TASK STATEMENT = Return every entry below exactly as written.
* * * *
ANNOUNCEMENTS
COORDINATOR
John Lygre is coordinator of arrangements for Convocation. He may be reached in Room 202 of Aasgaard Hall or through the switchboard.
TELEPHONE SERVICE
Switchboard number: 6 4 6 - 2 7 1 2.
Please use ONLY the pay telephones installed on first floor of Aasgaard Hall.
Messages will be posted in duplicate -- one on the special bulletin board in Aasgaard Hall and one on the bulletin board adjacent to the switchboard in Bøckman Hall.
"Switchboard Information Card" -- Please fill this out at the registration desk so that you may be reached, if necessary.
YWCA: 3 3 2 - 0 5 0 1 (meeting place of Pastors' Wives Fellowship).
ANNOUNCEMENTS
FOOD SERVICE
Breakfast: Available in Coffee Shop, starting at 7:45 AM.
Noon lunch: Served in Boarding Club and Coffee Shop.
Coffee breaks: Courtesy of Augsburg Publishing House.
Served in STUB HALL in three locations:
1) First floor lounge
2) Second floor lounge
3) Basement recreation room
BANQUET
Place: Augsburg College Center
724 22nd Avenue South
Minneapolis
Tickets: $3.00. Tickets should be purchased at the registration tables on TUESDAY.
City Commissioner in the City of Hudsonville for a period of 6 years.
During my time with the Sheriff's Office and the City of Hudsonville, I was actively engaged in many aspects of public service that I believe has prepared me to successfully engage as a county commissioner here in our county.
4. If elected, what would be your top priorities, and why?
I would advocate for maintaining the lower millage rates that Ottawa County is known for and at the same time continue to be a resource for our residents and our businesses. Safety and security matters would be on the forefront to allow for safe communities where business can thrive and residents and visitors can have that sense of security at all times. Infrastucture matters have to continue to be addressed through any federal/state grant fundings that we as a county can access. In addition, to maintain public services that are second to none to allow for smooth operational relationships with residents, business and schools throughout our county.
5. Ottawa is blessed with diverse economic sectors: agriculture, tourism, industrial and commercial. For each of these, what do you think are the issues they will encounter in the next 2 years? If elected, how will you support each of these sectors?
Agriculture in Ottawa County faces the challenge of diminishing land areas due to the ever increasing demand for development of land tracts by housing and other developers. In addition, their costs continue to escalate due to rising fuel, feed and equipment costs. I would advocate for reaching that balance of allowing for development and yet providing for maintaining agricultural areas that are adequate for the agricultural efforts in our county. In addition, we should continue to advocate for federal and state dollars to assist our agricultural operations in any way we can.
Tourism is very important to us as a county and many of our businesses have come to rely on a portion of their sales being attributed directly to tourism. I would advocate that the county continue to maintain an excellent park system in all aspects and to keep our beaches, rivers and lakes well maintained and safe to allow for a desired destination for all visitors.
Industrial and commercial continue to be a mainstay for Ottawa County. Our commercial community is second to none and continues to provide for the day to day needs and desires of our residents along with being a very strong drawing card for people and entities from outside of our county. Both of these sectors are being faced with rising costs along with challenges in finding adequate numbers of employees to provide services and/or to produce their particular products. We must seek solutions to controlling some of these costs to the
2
* * * *
SOLVED PROBLEM =
ANNOUNCEMENTS
COORDINATOR
John Lygre is coordinator of arrangements for Convocation. He may be reached in Room 202 of Aasgaard Hall or through the switchboard.
TELEPHONE SERVICE
Switchboard number: 6 4 6 - 2 7 1 2.
Please use ONLY the pay telephones installed on first floor of Aasgaard Hall.
Messages will be posted in duplicate -- one on the special bulletin board in Aasgaard Hall and one on the bulletin board adjacent to the switchboard in Bøckman Hall.
"Switchboard Information Card" -- Please fill this out at the registration desk so that you may be reached, if necessary.
YWCA: 3 3 2 - 0 5 0 1 (meeting place of Pastors' Wives Fellowship).
ANNOUNCEMENTS
FOOD SERVICE
Breakfast: Available in Coffee Shop, starting at 7:45 AM.
Noon lunch: Served in Boarding Club and Coffee Shop.
Coffee breaks: Courtesy of Augsburg Publishing House.
Served in STUB HALL in three locations:
1) First floor lounge
2) Second floor lounge
3) Basement recreation room
BANQUET
Place: Augsburg College Center
724 22nd Avenue South
Minneapolis
Tickets: $3.00. Tickets should be purchased at the registration tables on TUESDAY.
City Commissioner in the City of Hudsonville for a period of 6 years.
During my time with the Sheriff's Office and the City of Hudsonville, I was actively engaged in many aspects of public service that I believe has prepared me to successfully engage as a county commissioner here in our county.
4. If elected, what would be your top priorities, and why?
I would advocate for maintaining the lower millage rates that Ottawa County is known for and at the same time continue to be a resource for our residents and our businesses. Safety and security matters would be on the forefront to allow for safe communities where business can thrive and residents and visitors can have that sense of security at all times. Infrastucture matters have to continue to be addressed through any federal/state grant fundings that we as a county can access. In addition, to maintain public services that are second to none to allow for smooth operational relationships with residents, business and schools throughout our county.
5. Ottawa is blessed with diverse economic sectors: agriculture, tourism, industrial and commercial. For each of these, what do you think are the issues they will encounter in the next 2 years? If elected, how will you support each of these sectors?
Agriculture in Ottawa County faces the challenge of diminishing land areas due to the ever increasing demand for development of land tracts by housing and other developers. In addition, their costs continue to escalate due to rising fuel, feed and equipment costs. I would advocate for reaching that balance of allowing for development and yet providing for maintaining agricultural areas that are adequate for the agricultural efforts in our county. In addition, we should continue to advocate for federal and state dollars to assist our agricultural operations in any way we can.
Tourism is very important to us as a county and many of our businesses have come to rely on a portion of their sales being attributed directly to tourism. I would advocate that the county continue to maintain an excellent park system in all aspects and to keep our beaches, rivers and lakes well maintained and safe to allow for a desired destination for all visitors.
Industrial and commercial continue to be a mainstay for Ottawa County. Our commercial community is second to none and continues to provide for the day to day needs and desires of our residents along with being a very strong drawing card for people and entities from outside of our county. Both of these sectors are being faced with rising costs along with challenges in finding adequate numbers of employees to provide services and/or to produce their particular products. We must seek solutions to controlling some of these costs to the
2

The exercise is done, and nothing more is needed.